In contemporary time, digital frontier of societies is rapidly becoming as important as the physical boundaries. The recent disclosure of the Telegram channel “Diary of an Iranian Journalist” has sent shockwaves through Eurasian geopolitics. The channel alleges that over the past two decades, much of the software deployed in Iran, from civil registries and passport systems to airport infrastructure and even military hardware, was in fact developed or controlled by Israeli sources behind a façade of Indian programmers. These systems, according to the posts, had back doors that fed real-time information to Israel, thus allowing the remote monitoring of these systems and even operational interference. The story also states that the Gulf countries, such as the UAE, Saudi Arabia, Qatar, and Kuwait, had installed relatively tainted software, which exposed their whole entry and exit system to Israeli control. In the event that this was so, then such infiltration would not only be espionage, but a structural cession of technological autonomy.
What makes these charges especially volatile is that they implicate India as the complicit means by which Israel has found its way into a backdoor to the virtual realm of Iran. Indian programmers were used as a facade cover for Israeli systems in disguise. The report indicates that these enormous deceptions were revealed when Iranian intelligence, in collaboration with the Chinese and Russian had started investigating these networks within Iran. Which resulted in the major arrests and interrogation that led to the revelation of this huge trickery.

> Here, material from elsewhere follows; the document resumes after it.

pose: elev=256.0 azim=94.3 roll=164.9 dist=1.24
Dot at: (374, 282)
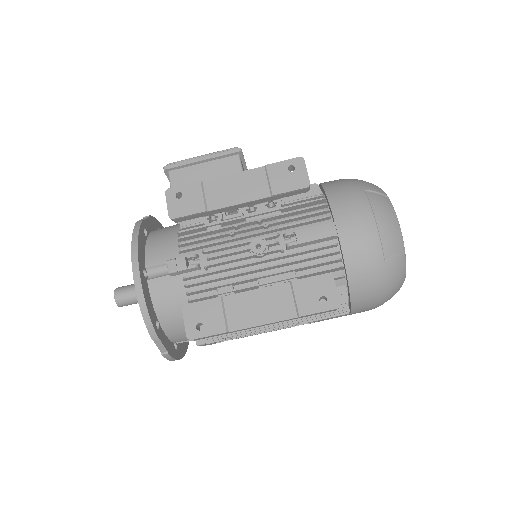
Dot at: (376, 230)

The technical aspect of implanting spyware or a backdoor by Israel is a possibility, and such aggressive cyber actions by Israel have been documented before. The leap of espionage on specific targets to the overall control of national systems is enormous, and requires evidence of the code origin, network logs, system updates, and chain-of-custody, none of which have been disclosed publicly. However, many of these parts happen to be true, as we have witnessed Indian have a history of spying for Israel most famous cases was where eight Indian Naval officers were caught spying for Israel in Qatar. Moreover, both have close defense, cyber, and intelligence collaboration. Gulf States must revisit their dependency on Indian technology and conduct regular audits of their critical infrastructure.
These developments are very pertinent for Pakistan, as we have seen close cooperation between India and Israel. They also highlighted the necessity of digital sovereignty. Pakistan needs to thoroughly implement cyber hygiene their own critical infrastructure, such that no backdoor or reliance on a foreign dependency can compromise its sovereignty. Cyber threat has become a problem in the country already: Pakistan witnessed a 35 percent growth in cyberattacks in 2025, and Kaspersky detected 16 million cyberattacks averting and almost a quarter of users affected. Its rate of cybercrime conviction is poor, just around 3.16 of the arrest leads to a conviction. In the meantime, Pakistan has only recently developed the National Cyber Emergency Response Team (PKCERT) to respond and coordinate responses to cyber incidents.
Second, With the Indian technological aura, being stained in some areas in the region, Pakistani (or Sino-Pakistani consortium) IT and cybersecurity companies might fill the void, presenting Gulf and regional countries with the so-called trusted options. The Pakistani policymakers may also enhance their collaboration with gulf countries in the field of cybersecurity, intelligence sharing, and technology, building on the bilateral trust and strategic intention. The locus of power is moving with software, away from tanks and missiles, towards code, networks, and trust. The stakes are high: the countries that manage their digital realm will be able to preserve their sovereignty; otherwise, they will become peripheral nodes of one more system. Pakistan must act rationally, it can have its time to strengthen its digital footprint and potentially increase its local presence as a reliable technological ally.
Author: M. Shahzad Akram, Research Officer, Center for International Strategic Studies AJK.